两个大男人就在庭院里拉拉扯扯起来,此时冷不防传来利落的挥剑声,拥有高强剑术的两个人因此停下动作。



「……这个声音……」



「嗯,功力相当深厚。……可是为什么不到练剑场而来到此处练习呢?」



两人面面相觑,接着往庭院里头走去。



倏地望见一个人。——那个人是……



「宋太傅!?」



两人不约而同嚷出声,或许是听见了两人的惊喊,宋太傅停下挥剑的动作回过头来。



「原来是蓝家的小伙子跟……你是?」



宋太傅见到静兰不禁微眯起眼。下一刻,宋太傅迅速提剑指向静兰。



「——来的真好,你来当老夫的对手吧。
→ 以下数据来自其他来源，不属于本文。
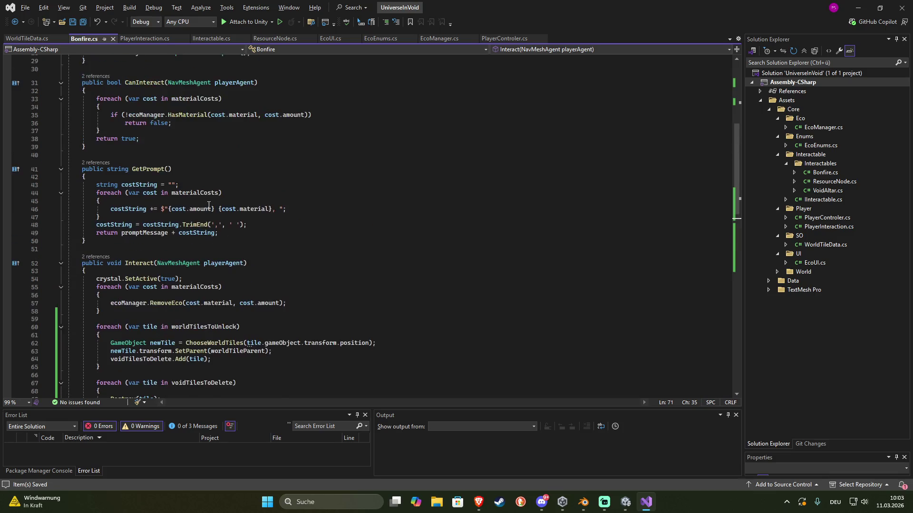
Make line 61 read tile.transform.position by removing the gameObject reference, then save Bonfire.cs
{"action": "left_click", "coordinate": [261, 143]}
{"action": "scroll", "coordinate": [216, 213], "scroll_direction": "down", "scroll_amount": 11}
」



站在剑尖另一端的静兰大吃一惊。



「呃——您——您是说我吗!?」



「当然。」



楸瑛兴趣盎然地缓和表情,一语不发地后退一步。



宋太傅曾经官拜先王的殿前侍卫长,是一位立下无数汗马功劳、身经百战的猛将,纵使现在年事已高,依然不显老态。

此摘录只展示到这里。